### Work task
Work through the data and say how many lines contain "pixels". The number alone is the answer.
Segment Start: Data for analysis
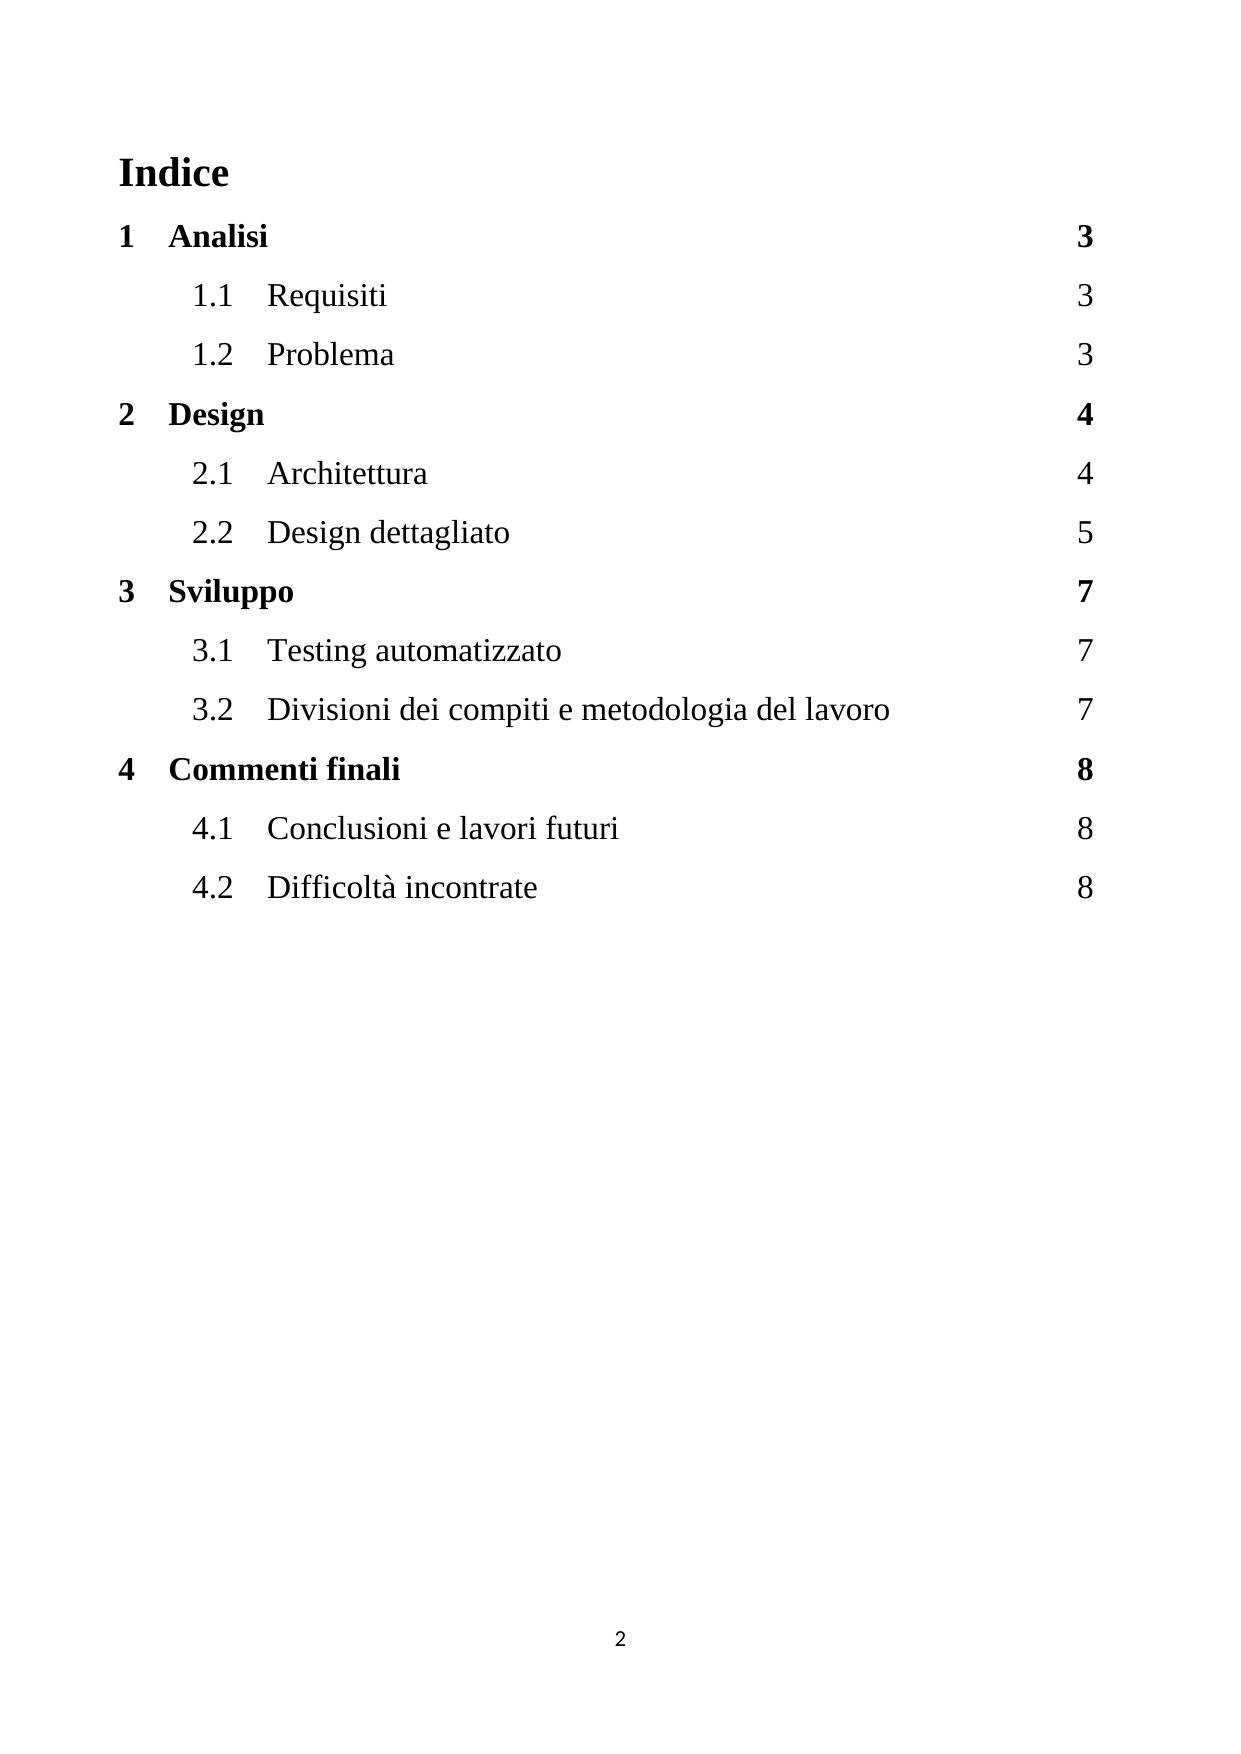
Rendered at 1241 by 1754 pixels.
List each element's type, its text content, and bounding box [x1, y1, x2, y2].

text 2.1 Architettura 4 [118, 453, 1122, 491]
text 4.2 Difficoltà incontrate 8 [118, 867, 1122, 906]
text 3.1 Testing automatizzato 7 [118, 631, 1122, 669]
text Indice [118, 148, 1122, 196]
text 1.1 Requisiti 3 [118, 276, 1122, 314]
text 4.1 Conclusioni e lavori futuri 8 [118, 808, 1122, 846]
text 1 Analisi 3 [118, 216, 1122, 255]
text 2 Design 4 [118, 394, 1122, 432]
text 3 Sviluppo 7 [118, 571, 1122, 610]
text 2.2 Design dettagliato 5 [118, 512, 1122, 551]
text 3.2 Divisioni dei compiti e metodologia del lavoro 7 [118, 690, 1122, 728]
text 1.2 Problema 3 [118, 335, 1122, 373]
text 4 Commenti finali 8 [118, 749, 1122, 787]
Segment End: Data for analysis
Segment Start: Data for analysis
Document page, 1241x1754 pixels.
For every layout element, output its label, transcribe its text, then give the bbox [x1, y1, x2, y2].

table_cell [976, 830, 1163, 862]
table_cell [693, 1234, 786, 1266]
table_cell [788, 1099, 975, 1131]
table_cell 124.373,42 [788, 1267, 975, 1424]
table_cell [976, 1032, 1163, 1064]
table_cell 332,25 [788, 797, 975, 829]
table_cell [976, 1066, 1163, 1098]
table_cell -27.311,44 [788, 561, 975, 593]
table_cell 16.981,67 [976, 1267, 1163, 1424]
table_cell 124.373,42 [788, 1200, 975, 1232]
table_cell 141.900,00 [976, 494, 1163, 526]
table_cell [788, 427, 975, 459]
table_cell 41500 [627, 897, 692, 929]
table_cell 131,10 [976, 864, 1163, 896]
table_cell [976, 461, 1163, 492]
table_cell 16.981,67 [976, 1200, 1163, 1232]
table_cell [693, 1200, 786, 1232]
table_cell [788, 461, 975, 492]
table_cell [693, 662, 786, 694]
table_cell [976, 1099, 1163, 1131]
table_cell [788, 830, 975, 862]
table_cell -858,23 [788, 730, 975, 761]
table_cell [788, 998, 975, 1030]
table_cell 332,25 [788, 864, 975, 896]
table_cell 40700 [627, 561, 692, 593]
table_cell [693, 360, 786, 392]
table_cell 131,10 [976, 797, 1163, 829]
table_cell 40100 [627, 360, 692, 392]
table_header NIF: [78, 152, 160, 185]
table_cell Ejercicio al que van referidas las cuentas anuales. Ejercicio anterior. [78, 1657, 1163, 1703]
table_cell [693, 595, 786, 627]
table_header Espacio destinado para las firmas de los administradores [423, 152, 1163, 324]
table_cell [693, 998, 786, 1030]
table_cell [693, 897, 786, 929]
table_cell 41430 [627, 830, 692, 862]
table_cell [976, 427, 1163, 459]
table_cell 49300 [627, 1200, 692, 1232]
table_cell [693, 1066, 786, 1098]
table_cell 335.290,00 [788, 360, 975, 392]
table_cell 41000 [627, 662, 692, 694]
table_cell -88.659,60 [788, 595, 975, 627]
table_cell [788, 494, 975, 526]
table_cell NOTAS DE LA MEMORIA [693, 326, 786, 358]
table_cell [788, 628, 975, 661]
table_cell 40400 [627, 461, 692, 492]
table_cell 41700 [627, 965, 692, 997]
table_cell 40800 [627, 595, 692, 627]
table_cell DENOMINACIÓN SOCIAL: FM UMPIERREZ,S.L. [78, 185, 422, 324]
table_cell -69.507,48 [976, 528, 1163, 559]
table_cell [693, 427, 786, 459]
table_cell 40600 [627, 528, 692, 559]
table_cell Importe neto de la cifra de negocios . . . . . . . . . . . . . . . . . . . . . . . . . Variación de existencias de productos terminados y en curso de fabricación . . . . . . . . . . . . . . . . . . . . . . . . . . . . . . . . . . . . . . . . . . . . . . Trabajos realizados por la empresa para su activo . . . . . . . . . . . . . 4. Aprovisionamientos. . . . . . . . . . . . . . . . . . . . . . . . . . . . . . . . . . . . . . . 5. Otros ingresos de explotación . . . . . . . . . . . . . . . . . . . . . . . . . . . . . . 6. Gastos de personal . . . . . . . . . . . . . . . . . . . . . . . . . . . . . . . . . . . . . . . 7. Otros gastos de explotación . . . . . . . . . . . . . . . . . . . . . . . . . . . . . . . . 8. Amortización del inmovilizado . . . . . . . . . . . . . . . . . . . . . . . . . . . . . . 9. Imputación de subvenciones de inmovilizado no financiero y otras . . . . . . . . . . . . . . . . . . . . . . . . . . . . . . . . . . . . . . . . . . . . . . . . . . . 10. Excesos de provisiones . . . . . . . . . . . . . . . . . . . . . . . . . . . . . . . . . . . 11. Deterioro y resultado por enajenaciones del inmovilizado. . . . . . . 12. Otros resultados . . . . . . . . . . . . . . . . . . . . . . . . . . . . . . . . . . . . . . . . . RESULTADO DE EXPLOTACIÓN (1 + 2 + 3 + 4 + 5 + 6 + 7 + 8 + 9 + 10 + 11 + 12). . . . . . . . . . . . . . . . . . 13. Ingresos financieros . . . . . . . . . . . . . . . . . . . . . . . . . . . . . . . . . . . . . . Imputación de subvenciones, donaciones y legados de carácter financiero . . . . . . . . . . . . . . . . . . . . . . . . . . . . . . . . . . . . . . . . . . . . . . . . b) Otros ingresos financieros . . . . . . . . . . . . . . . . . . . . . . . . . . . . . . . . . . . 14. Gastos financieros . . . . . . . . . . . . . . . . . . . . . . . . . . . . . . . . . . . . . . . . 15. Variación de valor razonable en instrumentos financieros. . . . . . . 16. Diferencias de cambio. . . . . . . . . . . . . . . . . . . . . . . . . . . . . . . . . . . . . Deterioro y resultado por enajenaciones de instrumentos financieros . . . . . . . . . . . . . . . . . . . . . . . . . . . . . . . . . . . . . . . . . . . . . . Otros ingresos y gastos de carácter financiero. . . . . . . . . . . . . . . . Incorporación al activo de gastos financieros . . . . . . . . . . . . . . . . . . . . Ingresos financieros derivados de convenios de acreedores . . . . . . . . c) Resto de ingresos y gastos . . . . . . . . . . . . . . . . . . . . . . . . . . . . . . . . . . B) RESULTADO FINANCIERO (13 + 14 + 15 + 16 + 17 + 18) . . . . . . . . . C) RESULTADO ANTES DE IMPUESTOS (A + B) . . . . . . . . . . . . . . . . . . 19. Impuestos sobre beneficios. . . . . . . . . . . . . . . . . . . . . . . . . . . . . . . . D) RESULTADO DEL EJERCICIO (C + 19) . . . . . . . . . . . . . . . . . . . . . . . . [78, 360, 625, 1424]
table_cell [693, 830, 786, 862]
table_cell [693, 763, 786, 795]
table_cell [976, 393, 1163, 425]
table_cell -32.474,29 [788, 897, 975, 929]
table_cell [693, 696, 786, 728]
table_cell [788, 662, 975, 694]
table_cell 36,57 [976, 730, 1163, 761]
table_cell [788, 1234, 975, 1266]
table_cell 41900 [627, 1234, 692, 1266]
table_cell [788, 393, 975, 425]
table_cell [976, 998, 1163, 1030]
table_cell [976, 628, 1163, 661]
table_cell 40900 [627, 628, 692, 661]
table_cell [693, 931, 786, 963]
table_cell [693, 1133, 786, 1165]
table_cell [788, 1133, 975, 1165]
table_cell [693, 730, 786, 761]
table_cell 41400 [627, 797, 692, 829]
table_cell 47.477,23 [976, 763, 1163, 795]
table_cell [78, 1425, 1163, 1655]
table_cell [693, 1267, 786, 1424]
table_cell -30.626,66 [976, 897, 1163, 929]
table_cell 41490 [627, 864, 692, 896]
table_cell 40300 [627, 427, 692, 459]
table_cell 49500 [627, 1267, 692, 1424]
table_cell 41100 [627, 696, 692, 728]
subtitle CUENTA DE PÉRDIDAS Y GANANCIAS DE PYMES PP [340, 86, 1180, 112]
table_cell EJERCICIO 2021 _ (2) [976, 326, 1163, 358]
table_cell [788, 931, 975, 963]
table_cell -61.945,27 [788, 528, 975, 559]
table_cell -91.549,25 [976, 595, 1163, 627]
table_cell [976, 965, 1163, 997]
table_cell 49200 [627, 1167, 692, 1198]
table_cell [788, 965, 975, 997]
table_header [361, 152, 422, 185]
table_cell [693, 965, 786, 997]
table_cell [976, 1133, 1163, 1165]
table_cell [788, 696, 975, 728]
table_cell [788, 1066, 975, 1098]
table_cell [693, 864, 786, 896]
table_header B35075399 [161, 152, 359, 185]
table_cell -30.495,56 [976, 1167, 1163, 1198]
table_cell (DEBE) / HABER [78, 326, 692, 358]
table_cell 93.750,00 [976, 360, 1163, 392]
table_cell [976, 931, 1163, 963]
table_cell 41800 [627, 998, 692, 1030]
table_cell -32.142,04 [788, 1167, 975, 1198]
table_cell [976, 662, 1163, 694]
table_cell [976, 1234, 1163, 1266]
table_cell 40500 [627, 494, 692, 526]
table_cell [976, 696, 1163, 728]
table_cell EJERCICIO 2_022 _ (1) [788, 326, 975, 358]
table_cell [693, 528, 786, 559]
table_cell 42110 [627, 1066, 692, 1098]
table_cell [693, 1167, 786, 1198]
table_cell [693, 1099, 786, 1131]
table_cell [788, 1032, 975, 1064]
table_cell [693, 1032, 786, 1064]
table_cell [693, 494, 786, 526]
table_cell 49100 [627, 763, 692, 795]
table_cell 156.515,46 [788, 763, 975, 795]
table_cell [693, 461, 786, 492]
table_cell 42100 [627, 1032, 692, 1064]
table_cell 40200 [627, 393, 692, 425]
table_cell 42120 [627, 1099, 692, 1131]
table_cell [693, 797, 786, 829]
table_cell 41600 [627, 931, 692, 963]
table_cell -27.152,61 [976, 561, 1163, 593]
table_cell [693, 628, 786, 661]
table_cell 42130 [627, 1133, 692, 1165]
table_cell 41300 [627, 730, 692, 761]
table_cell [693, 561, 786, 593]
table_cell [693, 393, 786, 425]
Segment End: Data for analysis
### Response to the exercise
2